Below this line is a set of entries; quote exactly the lines from the line that contains "focal_35mm: 129" to the line that contains "exposure_s: 1/15", both lines included.

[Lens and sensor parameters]
□ □ □ □
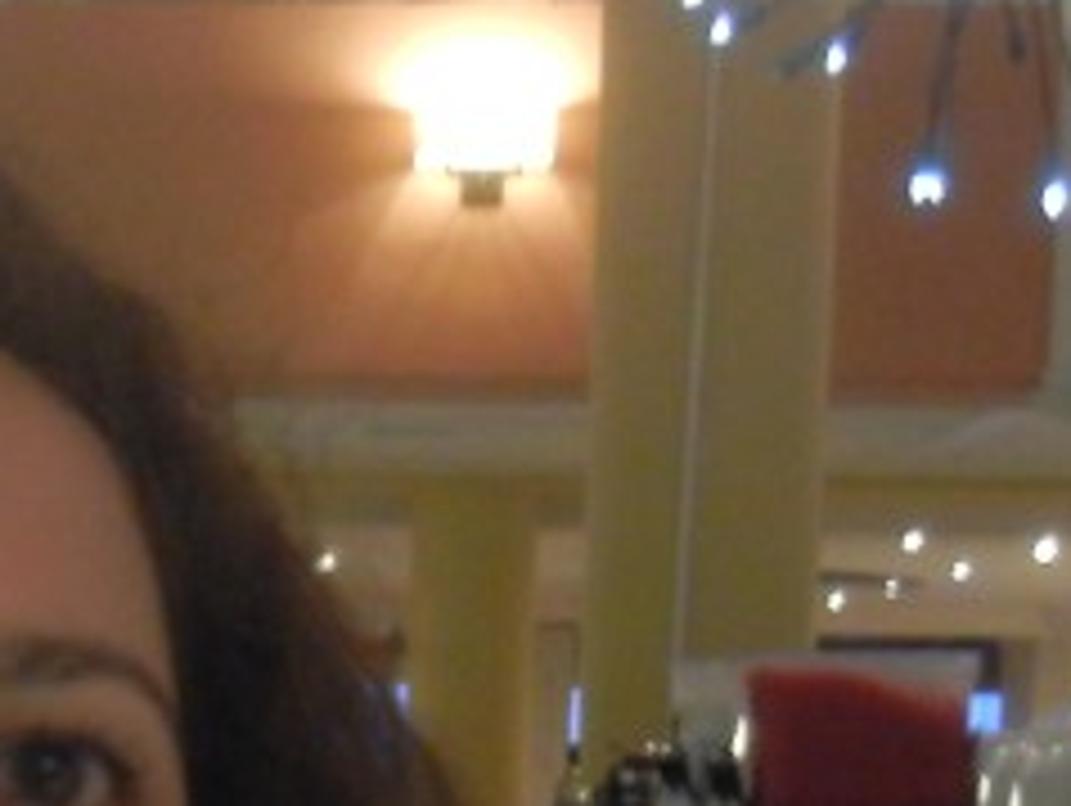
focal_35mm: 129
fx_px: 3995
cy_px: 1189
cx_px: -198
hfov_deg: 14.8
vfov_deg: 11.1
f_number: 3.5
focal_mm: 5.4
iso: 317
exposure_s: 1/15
□ □ □ □
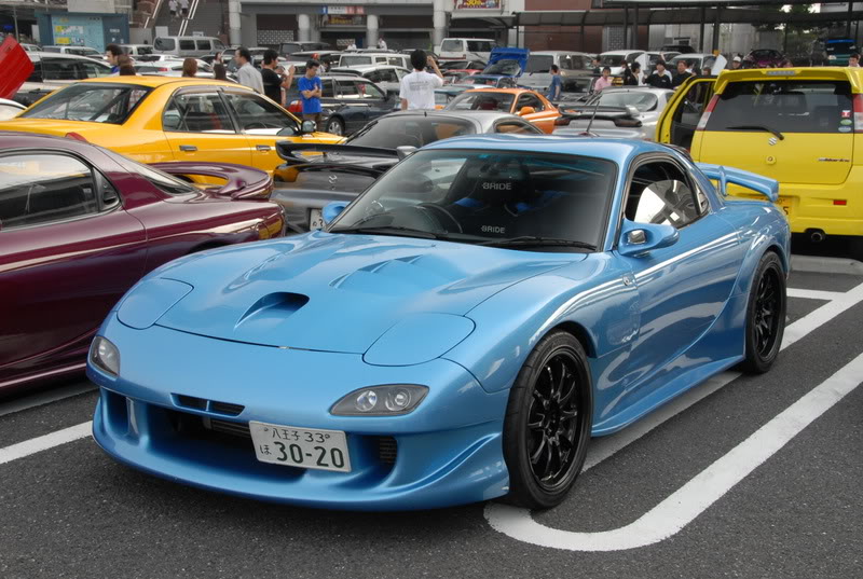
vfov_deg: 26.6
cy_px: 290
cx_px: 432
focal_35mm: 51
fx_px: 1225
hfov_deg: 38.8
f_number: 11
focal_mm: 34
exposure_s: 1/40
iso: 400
□ □ □ □
Written answer:
focal_35mm: 129
fx_px: 3995
cy_px: 1189
cx_px: -198
hfov_deg: 14.8
vfov_deg: 11.1
f_number: 3.5
focal_mm: 5.4
iso: 317
exposure_s: 1/15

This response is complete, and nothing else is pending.